EXERCISE BRIEF: Pull out each line of the CAD file records that contains the string "entities", matching case exactly.

Collected data entries:
-- BEGIN --
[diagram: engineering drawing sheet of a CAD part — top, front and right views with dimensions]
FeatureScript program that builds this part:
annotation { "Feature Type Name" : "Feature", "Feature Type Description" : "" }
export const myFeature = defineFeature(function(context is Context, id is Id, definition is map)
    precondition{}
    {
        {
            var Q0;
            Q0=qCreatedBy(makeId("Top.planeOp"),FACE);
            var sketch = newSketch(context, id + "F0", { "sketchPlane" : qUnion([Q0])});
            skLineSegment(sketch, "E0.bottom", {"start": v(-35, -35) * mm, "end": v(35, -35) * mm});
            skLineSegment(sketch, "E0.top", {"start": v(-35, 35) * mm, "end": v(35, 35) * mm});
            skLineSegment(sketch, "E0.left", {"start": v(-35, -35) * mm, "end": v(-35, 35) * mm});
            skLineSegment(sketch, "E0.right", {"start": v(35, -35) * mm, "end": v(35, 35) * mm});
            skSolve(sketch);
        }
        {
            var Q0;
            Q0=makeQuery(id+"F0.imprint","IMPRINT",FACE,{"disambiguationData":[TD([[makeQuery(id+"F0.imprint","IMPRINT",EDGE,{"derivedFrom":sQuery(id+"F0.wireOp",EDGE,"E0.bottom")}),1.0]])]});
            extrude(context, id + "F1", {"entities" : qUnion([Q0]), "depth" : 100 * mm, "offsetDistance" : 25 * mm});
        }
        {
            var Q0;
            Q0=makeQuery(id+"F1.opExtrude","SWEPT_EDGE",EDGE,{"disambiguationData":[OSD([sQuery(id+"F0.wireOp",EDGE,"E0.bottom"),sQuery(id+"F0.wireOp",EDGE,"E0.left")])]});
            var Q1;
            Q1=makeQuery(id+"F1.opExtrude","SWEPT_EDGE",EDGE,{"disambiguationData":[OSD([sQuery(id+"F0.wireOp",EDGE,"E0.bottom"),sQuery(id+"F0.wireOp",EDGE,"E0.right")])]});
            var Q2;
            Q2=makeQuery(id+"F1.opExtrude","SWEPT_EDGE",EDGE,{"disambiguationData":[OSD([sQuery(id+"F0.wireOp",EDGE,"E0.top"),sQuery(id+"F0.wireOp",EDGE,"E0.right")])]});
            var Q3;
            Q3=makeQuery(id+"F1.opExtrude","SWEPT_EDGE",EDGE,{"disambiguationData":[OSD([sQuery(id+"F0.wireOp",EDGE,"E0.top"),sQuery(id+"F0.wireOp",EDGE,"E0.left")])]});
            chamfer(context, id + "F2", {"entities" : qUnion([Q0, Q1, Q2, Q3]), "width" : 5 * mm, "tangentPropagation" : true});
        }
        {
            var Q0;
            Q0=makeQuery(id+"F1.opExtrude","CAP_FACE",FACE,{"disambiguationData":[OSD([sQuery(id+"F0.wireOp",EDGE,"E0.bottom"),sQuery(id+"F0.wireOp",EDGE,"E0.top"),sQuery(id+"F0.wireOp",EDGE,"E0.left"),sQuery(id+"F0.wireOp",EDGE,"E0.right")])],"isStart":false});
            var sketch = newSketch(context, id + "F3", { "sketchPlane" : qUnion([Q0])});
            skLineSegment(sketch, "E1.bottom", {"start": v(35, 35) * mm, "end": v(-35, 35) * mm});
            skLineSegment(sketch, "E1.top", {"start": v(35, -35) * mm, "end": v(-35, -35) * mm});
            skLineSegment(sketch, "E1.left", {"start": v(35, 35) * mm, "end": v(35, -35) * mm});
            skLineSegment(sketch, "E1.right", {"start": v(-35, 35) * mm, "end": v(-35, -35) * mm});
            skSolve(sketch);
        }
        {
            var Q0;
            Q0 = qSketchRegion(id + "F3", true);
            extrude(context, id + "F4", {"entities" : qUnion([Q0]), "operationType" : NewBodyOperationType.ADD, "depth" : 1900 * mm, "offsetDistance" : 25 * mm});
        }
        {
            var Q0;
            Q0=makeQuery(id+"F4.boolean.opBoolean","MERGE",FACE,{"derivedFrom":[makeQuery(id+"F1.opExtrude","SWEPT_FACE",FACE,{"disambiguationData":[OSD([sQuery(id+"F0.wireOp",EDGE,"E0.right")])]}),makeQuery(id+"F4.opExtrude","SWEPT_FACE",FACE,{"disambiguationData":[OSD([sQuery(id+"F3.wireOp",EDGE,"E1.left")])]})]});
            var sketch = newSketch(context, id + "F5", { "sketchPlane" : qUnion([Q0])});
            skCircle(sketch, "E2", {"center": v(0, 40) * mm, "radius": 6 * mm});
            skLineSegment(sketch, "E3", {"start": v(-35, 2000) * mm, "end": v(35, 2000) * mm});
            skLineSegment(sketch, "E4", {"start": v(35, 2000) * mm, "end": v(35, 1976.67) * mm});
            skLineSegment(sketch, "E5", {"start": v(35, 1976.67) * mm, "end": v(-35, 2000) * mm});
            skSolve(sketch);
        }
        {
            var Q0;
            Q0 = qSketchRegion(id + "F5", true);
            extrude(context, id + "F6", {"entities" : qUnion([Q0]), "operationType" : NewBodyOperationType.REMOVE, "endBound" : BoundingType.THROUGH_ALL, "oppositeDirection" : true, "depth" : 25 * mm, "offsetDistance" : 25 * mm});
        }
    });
-- END --
SOLUTION:
            extrude(context, id + "F1", {"entities" : qUnion([Q0]), "depth" : 100 * mm, "offsetDistance" : 25 * mm});
            chamfer(context, id + "F2", {"entities" : qUnion([Q0, Q1, Q2, Q3]), "width" : 5 * mm, "tangentPropagation" : true});
            extrude(context, id + "F4", {"entities" : qUnion([Q0]), "operationType" : NewBodyOperationType.ADD, "depth" : 1900 * mm, "offsetDistance" : 25 * mm});
            extrude(context, id + "F6", {"entities" : qUnion([Q0]), "operationType" : NewBodyOperationType.REMOVE, "endBound" : BoundingType.THROUGH_ALL, "oppositeDirection" : true, "depth" : 25 * mm, "offsetDistance" : 25 * mm});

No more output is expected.